=== Problem details ===
Return the entries below word for word; no images should appear in the copy.

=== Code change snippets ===

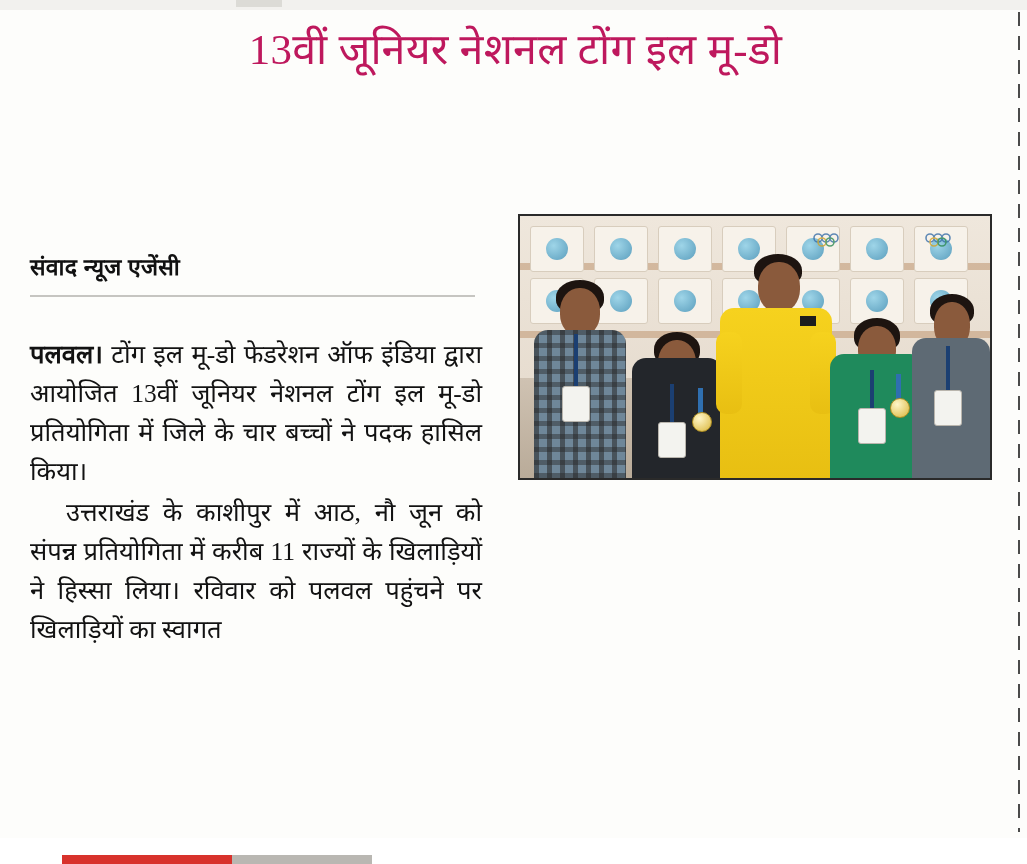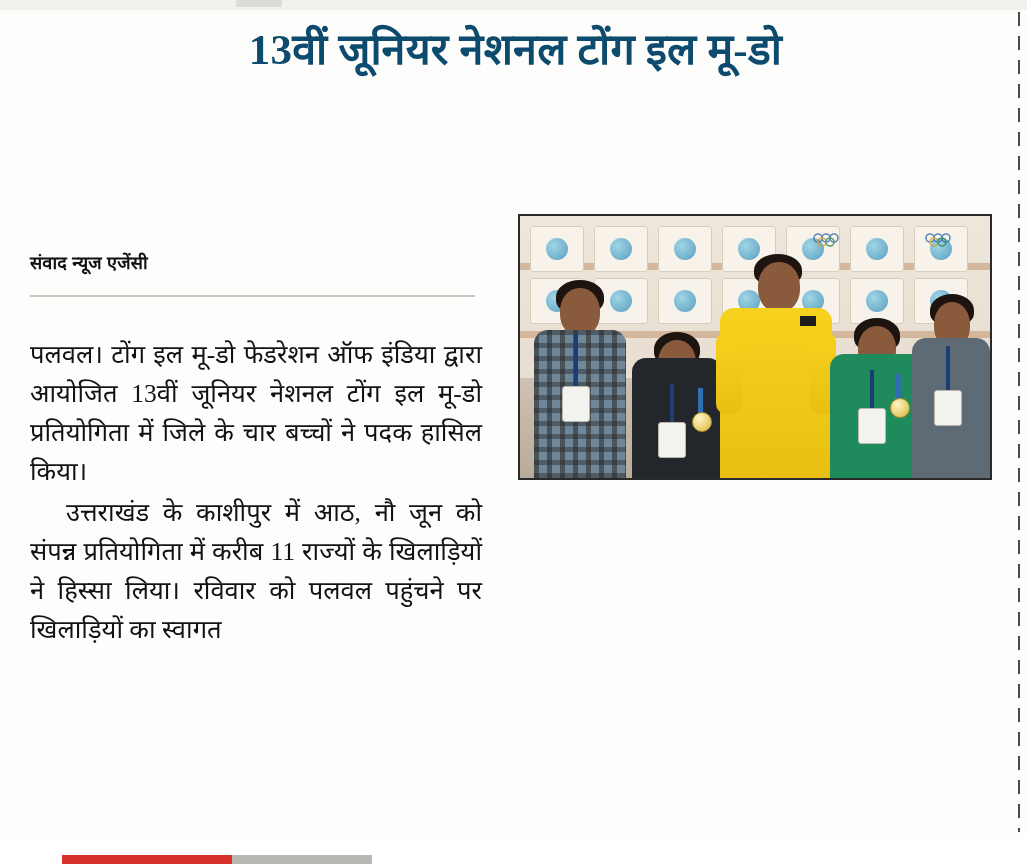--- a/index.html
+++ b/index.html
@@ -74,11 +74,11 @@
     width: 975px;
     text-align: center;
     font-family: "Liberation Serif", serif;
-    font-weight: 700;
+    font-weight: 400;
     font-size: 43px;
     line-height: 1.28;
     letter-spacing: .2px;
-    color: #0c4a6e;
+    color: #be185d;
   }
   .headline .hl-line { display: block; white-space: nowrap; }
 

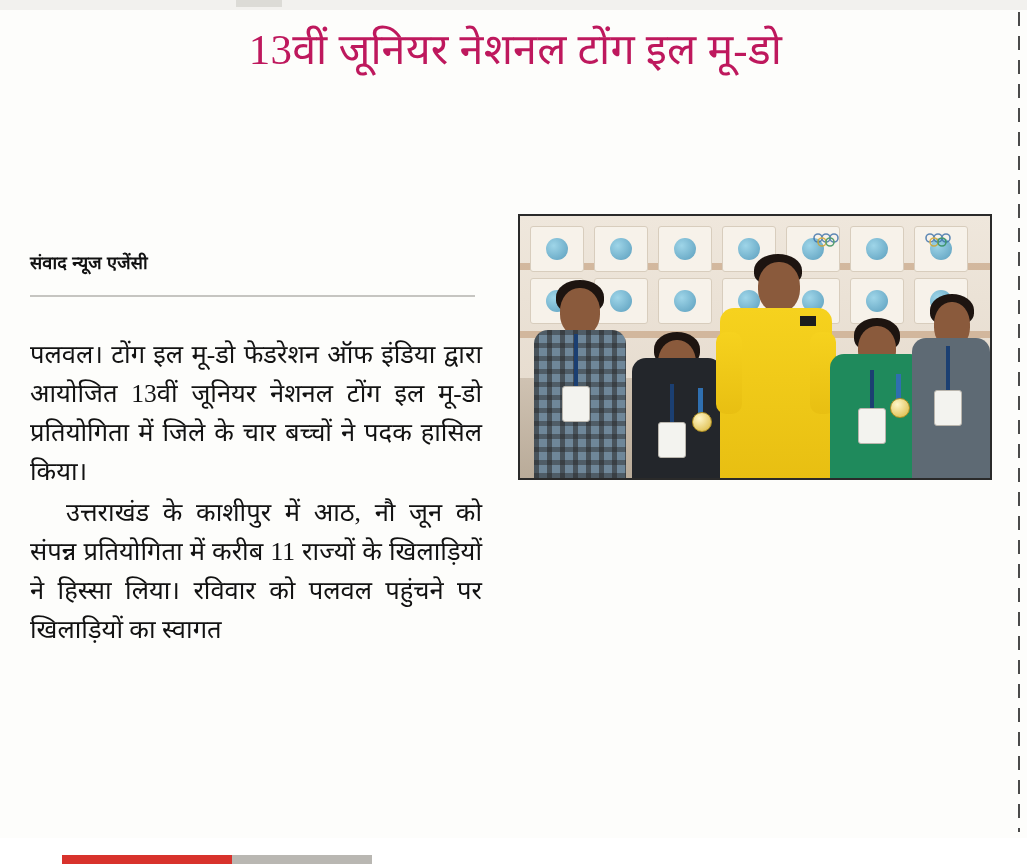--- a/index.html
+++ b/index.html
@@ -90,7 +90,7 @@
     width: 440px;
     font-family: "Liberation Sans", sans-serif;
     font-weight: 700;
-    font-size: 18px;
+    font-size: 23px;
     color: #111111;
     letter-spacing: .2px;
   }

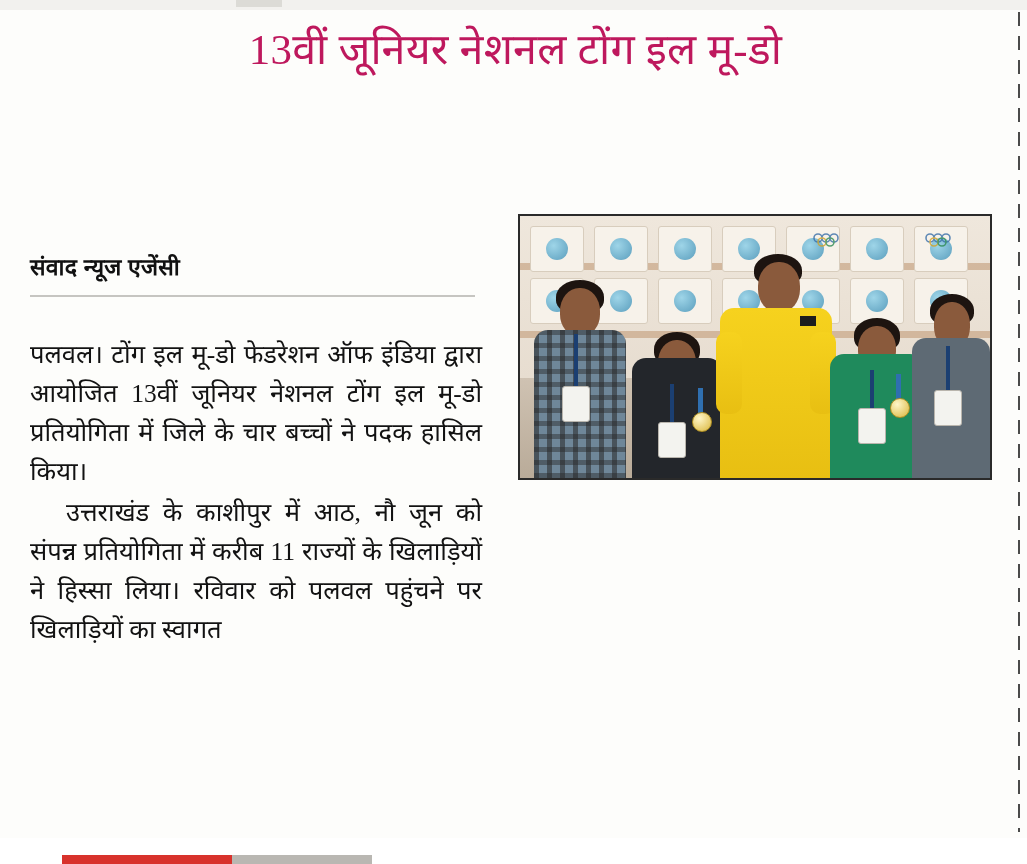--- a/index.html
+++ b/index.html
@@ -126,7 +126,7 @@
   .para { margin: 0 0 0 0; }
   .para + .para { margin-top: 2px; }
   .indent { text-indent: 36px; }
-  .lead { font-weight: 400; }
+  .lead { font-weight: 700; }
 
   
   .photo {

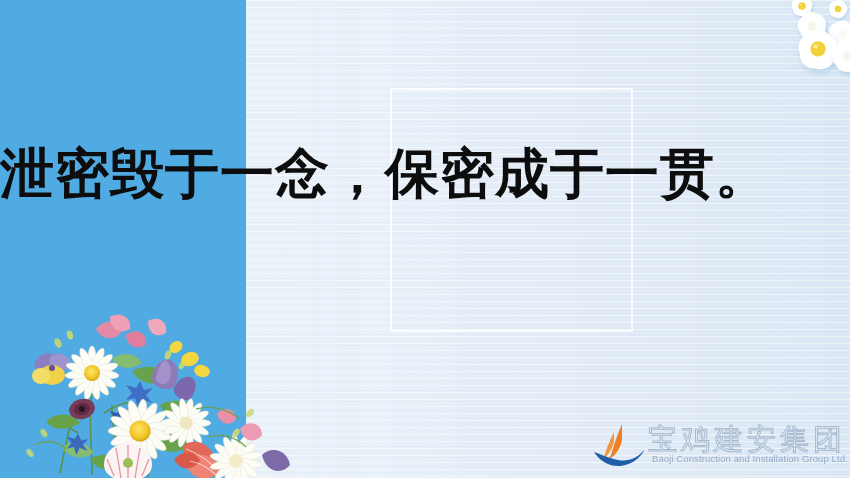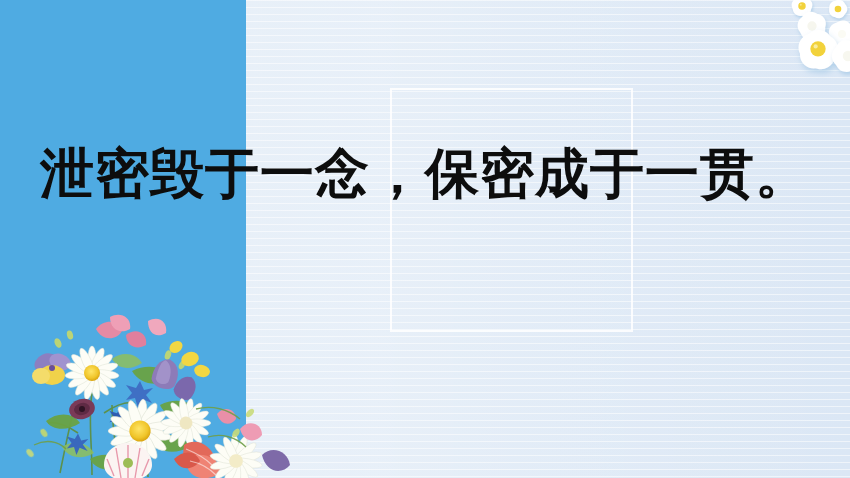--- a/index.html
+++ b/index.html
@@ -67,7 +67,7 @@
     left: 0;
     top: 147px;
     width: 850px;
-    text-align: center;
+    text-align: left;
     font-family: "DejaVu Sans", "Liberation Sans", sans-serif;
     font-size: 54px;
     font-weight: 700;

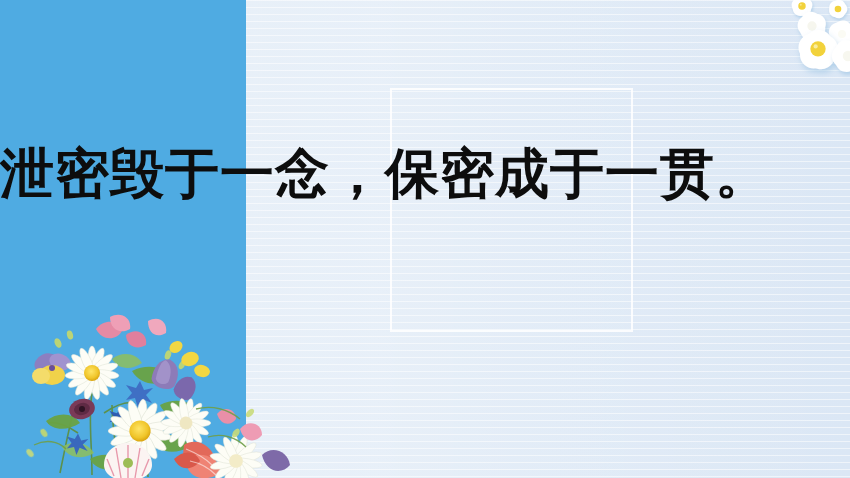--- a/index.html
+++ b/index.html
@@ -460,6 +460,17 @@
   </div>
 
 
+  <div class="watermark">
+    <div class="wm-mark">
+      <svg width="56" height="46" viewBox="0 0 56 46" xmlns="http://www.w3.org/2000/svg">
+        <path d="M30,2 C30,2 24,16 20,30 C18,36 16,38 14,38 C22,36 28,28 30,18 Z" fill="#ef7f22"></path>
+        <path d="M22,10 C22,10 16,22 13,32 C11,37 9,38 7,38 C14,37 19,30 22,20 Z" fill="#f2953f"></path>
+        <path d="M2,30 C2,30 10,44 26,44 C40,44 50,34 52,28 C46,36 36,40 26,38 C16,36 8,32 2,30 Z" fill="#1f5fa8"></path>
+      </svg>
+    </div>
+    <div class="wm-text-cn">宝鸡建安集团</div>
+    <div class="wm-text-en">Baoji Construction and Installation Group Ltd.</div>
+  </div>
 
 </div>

=== Final answer ===
--- a/index.html
+++ b/index.html
@@ -74,11 +74,11 @@
     width: 975px;
     text-align: center;
     font-family: "Liberation Serif", serif;
-    font-weight: 700;
+    font-weight: 400;
     font-size: 43px;
     line-height: 1.28;
     letter-spacing: .2px;
-    color: #0c4a6e;
+    color: #be185d;
   }
   .headline .hl-line { display: block; white-space: nowrap; }
 

--- a/index.html
+++ b/index.html
@@ -90,7 +90,7 @@
     width: 440px;
     font-family: "Liberation Sans", sans-serif;
     font-weight: 700;
-    font-size: 18px;
+    font-size: 23px;
     color: #111111;
     letter-spacing: .2px;
   }

--- a/index.html
+++ b/index.html
@@ -126,7 +126,7 @@
   .para { margin: 0 0 0 0; }
   .para + .para { margin-top: 2px; }
   .indent { text-indent: 36px; }
-  .lead { font-weight: 400; }
+  .lead { font-weight: 700; }
 
   
   .photo {

--- a/index.html
+++ b/index.html
@@ -67,7 +67,7 @@
     left: 0;
     top: 147px;
     width: 850px;
-    text-align: center;
+    text-align: left;
     font-family: "DejaVu Sans", "Liberation Sans", sans-serif;
     font-size: 54px;
     font-weight: 700;

--- a/index.html
+++ b/index.html
@@ -460,6 +460,17 @@
   </div>
 
 
+  <div class="watermark">
+    <div class="wm-mark">
+      <svg width="56" height="46" viewBox="0 0 56 46" xmlns="http://www.w3.org/2000/svg">
+        <path d="M30,2 C30,2 24,16 20,30 C18,36 16,38 14,38 C22,36 28,28 30,18 Z" fill="#ef7f22"></path>
+        <path d="M22,10 C22,10 16,22 13,32 C11,37 9,38 7,38 C14,37 19,30 22,20 Z" fill="#f2953f"></path>
+        <path d="M2,30 C2,30 10,44 26,44 C40,44 50,34 52,28 C46,36 36,40 26,38 C16,36 8,32 2,30 Z" fill="#1f5fa8"></path>
+      </svg>
+    </div>
+    <div class="wm-text-cn">宝鸡建安集团</div>
+    <div class="wm-text-en">Baoji Construction and Installation Group Ltd.</div>
+  </div>
 
 </div>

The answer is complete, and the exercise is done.